> [Exercise 1]:
In the cycling race account, what year was Lindsay Gauld a Canadian cycling Olympian?

> [Extract]:
+--

The cabin that served as the checkpoint was buzzing with rushed volunteers waiting on sweaty athletes. "Be quick, be quick", I repeated to myself as I entered the cabin. Quickly, I surveyed the scene trying to figure myself into it. I needed food, a refill of my Camelback, coke, and food. Oh, one more thing I needed to be sure not to forget: FOOD! I was starving for real substance in my stomach. It was 5:00 p.m., I'd been riding steady since 7:00 a.m. in difficult conditions. There was no rest, ever, just constant pedaling and pushing the rig up hills. I felt pretty worked over. I smiled to myself when a volunteer made an announcement to the shelled men in the cabin, "If any of you need or want anything, raise your hand", I and about five other guys instantly raised our hands. In 20 minutes I got my camel back refilled and consumed, three grilled cheese sandwiches, a bowl of chicken wild rice soup, three M&M cookies, a bowl of potatoe chips, and five cokes. I was still hungry, but figured I needed to get out of there. While shoveling the above mentioned food into me a pivotal thing happened. I had been listening to a story being told by a polite gentleman on my left. He was small in stature, but alarmingly fit. He spoke in a manner in which only the important stuff came out, I liked that. He was the type of man that made me think, "I want to be like him some day". It was Lindsay Gauld. My friend Charlie had told me about Lindsay many times and he spoke of him in a way that put Lindsay up on a very high pedestal. As far as I'm concerned, it's Lindsay's world and we're all paying rent. He is a former 1972 Canadian cycling Olympian, he's in the Cycling Hall of Fame, and he's accomplished so many jaw dropping feats that he dines at the table of Mallory and Shackelton. I couldn't leave that cabin without introducing myself. "Excuse me, my name is Tim Ek, I'm a friend of Charlie Farrow's", I said intending to explain my interruption of his story further, but I couldn't. He immediately stated that he'd read stories of Charlie's that included me and that he was glad to meet me. We had a brief chat and I told him that I needed to move on down the trail. The 30 seconds I spent talking to Lindsay Gauld in that cabin would prove to be the most important 30 seconds of my day.

+--

> [Exercise 2]:
Return each line of the records that contains the string "kern".

+--

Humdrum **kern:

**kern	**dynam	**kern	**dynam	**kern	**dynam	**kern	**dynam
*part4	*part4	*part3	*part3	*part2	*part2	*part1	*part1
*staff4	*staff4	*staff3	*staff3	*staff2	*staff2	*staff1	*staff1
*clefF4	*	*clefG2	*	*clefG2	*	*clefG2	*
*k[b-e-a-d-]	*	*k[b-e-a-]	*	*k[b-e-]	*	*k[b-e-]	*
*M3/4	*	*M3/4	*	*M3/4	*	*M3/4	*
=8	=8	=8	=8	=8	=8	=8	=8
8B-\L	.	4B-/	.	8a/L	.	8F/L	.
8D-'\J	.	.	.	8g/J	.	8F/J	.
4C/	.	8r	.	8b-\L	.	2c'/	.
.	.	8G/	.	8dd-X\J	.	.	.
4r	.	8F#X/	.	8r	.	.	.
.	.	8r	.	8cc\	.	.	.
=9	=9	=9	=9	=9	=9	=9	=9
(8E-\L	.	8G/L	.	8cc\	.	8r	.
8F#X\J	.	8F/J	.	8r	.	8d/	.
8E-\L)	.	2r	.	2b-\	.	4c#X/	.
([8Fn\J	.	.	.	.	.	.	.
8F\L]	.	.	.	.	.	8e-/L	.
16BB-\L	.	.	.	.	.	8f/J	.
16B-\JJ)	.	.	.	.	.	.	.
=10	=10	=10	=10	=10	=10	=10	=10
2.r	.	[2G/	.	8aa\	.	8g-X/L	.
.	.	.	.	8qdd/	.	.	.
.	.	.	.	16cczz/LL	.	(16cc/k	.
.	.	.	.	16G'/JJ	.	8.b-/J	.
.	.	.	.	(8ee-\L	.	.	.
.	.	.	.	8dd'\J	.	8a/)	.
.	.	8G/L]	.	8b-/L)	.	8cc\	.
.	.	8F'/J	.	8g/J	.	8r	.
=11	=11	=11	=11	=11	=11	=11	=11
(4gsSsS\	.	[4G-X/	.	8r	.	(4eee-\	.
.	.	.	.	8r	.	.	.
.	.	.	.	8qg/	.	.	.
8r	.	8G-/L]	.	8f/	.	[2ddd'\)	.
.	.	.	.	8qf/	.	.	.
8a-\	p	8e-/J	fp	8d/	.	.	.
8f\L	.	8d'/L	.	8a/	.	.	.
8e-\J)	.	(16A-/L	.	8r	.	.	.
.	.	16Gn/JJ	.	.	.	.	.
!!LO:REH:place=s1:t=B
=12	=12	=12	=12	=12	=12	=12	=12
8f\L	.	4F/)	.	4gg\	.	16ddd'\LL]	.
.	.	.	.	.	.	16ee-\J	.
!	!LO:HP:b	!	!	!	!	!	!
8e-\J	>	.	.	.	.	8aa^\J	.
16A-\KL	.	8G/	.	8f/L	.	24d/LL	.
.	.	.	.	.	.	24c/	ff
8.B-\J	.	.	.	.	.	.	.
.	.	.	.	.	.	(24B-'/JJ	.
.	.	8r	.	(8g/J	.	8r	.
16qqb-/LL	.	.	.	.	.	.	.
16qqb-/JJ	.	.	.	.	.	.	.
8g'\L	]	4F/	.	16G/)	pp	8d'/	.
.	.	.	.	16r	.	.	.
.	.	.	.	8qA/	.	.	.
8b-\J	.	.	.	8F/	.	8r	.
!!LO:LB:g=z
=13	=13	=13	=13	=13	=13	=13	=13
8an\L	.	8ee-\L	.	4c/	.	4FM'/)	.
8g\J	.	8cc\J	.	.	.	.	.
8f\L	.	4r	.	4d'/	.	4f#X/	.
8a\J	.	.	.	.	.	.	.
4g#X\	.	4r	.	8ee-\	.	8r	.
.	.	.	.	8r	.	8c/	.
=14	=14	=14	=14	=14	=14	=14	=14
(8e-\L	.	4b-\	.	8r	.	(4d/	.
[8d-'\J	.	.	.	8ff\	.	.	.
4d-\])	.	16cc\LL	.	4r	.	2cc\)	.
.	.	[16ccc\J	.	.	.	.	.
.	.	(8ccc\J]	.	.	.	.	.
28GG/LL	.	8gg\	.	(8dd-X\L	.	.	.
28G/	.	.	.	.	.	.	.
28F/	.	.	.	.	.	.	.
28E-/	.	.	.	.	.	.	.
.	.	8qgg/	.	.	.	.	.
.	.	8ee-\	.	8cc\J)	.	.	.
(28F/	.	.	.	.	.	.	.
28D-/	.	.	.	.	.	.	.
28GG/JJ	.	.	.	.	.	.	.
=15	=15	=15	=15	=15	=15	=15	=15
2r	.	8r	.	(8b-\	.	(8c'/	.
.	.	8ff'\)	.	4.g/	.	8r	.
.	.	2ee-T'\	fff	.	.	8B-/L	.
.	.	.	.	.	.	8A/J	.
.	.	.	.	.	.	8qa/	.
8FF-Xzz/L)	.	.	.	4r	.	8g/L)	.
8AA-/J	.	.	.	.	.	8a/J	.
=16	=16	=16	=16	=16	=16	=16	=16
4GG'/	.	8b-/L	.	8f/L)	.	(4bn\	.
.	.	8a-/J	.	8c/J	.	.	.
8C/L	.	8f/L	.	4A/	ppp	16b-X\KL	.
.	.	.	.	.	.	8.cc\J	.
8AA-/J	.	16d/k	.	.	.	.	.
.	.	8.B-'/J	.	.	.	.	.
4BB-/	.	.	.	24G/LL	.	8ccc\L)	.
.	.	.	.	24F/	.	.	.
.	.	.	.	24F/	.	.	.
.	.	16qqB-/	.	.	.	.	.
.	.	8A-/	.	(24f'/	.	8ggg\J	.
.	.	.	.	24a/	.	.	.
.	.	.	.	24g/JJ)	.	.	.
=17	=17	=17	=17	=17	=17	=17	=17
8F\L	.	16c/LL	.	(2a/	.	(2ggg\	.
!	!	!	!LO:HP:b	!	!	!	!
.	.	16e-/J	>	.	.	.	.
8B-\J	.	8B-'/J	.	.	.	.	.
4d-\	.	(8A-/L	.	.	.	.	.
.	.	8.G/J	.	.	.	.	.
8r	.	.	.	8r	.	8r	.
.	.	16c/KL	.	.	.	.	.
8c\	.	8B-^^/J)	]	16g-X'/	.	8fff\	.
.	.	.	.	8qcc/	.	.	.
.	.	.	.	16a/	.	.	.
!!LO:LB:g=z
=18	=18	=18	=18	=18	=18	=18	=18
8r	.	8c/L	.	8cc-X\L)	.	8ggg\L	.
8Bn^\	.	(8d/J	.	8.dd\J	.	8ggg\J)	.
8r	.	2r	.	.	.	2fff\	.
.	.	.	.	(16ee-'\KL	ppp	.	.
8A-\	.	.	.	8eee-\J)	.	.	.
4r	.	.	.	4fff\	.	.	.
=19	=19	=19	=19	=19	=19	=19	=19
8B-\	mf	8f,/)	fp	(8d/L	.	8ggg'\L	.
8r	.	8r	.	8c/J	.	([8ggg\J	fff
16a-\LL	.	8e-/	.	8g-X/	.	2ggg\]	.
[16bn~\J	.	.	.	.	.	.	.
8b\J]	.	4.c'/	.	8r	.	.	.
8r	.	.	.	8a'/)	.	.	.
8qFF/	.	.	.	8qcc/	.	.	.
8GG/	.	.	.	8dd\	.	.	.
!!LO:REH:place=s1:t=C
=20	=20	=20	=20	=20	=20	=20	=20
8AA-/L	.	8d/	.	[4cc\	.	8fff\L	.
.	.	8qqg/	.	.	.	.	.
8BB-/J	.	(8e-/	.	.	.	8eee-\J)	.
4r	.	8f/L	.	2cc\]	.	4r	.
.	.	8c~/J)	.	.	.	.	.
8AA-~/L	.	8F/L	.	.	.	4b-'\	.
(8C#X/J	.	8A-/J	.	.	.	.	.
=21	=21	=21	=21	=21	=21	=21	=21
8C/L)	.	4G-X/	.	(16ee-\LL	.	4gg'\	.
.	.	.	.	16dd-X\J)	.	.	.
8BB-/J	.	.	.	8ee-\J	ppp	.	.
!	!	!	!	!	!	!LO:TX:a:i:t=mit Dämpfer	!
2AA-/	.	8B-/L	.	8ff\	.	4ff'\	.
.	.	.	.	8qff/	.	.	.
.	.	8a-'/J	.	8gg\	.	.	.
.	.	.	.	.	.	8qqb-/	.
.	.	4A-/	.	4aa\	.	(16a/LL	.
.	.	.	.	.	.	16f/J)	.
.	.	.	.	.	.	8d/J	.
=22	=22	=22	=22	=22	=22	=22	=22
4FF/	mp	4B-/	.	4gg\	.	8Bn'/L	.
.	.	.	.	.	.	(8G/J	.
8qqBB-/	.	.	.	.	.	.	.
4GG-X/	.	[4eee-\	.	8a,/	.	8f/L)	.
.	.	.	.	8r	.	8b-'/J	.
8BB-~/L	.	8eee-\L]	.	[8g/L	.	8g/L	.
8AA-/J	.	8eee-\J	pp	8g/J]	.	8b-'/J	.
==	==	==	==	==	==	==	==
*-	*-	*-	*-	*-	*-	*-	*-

+--

> [Task response 1]:
1972

> [Task response 2]:
Humdrum **kern:
**kern	**dynam	**kern	**dynam	**kern	**dynam	**kern	**dynam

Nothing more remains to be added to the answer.